Well, gosh. I stand corrected; I should have read RFC 822 before
making that decision (back whenever it was). I can only assume
that I had based it on what I thought was allowed in mail before
RFC822. If I had been designing SMTP I wouldn’t have allowed all
128 ASCII characters. The first 8 would have been forbidden, for
a start. Then we could have used ETX to mark the end of the
body, and not <CRLF>.<CRLF>, which can legitimately appear in a
text message. But I wasn’t, so they weren’t and we couldn’t. Oh
well.
Yeah, I was curious and I went and looked at RFC 733 (the precursor to
RFC 822); it also allows 0-177 for message bodies. You have to read it
carefully, though, to get that information out.
However, regarding SMTP ... I think you're conflating things a bit.
There are, AFAIK, no issues with the SMTP _protocol_ in terms of message
mangling; the end-of-message indicator and dot-stuffing protocol used
there is well defined and reversable.
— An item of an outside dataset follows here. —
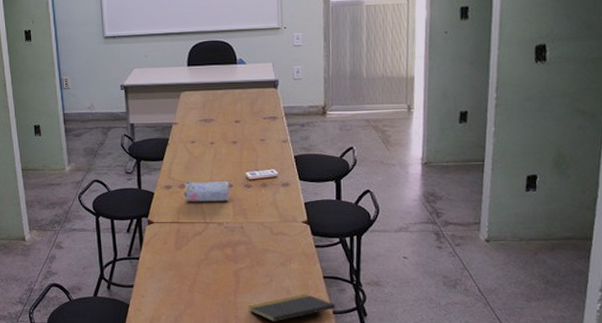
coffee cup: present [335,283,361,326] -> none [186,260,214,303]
The issue is the _maildrop_ format,
which as far as I can tell never has been formally defined nor did anyone
ever sit down and try to design the format properly.
FWIW, if you have a local maildrop and you don't want From-munging, looks
like the simplest thing to do is just switch to Maildir, which inc(1)
does support (and it has for a while). For archiving (I know that's your
particular use case, Jón), I think something like tar makes sense.